È la prima volta che una Regione italiana ci prova e, secondo me, non è male.
Il meccanismo è semplice: chi vuole costruire un data center in area rurale pagherà oneri di costruzione maggiorati del 50%, e del 75% nelle vicinanze dei parchi. Chi invece sceglie un’area dismessa da riqualificare, nessun ostacolo. Anzi, corsia preferenziale.
Il motivo di questa urgenza lo raccontano i dati del Politecnico di Milano: le richieste di connessione a Terna per nuovi data center sono passate da 5 nel 2019 a 450 nel marzo 2026, per una potenziale capacità complessiva di 82 GW. E solo in Lombardia, secondo l’assessore regionale Massimo Sertori, ci sono richieste non ancora esaminate per altri 30 GW. Di cui la Regione intende approvarne indicativamente non più di 3.

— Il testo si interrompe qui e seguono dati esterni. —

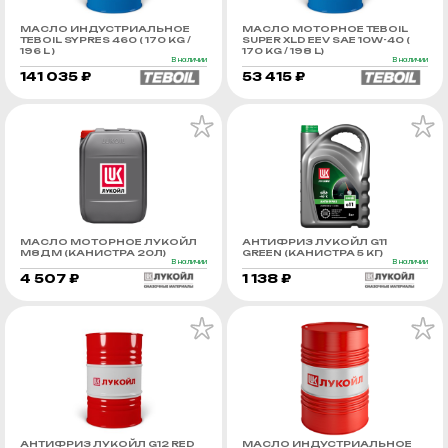
МАСЛО ИНДУСТРИАЛЬНОЕ
МАСЛО МОТОРНОЕ TEBOIL
TEBOIL SYPRES 460 ( 170 KG /
SUPER XLD EEV SAE 10W-40 (
196 L )
170 KG / 198 L)
В наличии
В наличии
141 035 ₽
53 415 ₽
МАСЛО МОТОРНОЕ ЛУКОЙЛ
АНТИФРИЗ ЛУКОЙЛ G11
М8ДМ (КАНИСТРА 20Л)
GREEN (КАНИСТРА 5 КГ)
В наличии
В наличии
4 507 ₽
1 138 ₽
АНТИФРИЗ ЛУКОЙЛ G12 RED
МАСЛО ИНДУСТРИАЛЬНОЕ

In Italia i consumi energetici dei data center potrebbero quadruplicare entro il 2030. Gli investimenti hanno raggiunto i 7 miliardi di euro e il 70% è concentrato nell’area milanese, che si sta affermando come hub europeo per questo tipo di infrastruttura.
Milano attrae perché ha aree dismesse ben infrastrutturate, posizione logistica favorevole e accesso alla rete. Ma è esattamente questa concentrazione a creare il rischio di saturazione della rete elettrica nei prossimi anni.
La proposta punta anche a rendere virtuoso il ciclo dell’acqua calda prodotta dai server, ad esempio attraverso il teleriscaldamento, e a incentivare le rinnovabili. E, in parallelo, a semplificare le autorizzazioni.
Raramente su un tema tecnologico così divisivo si registra una convergenza trasversale. Il che fa pensare che il problema sia reale e riconosciuto da tutti, anche se poi le soluzioni potranno divergere in fase di emendamento.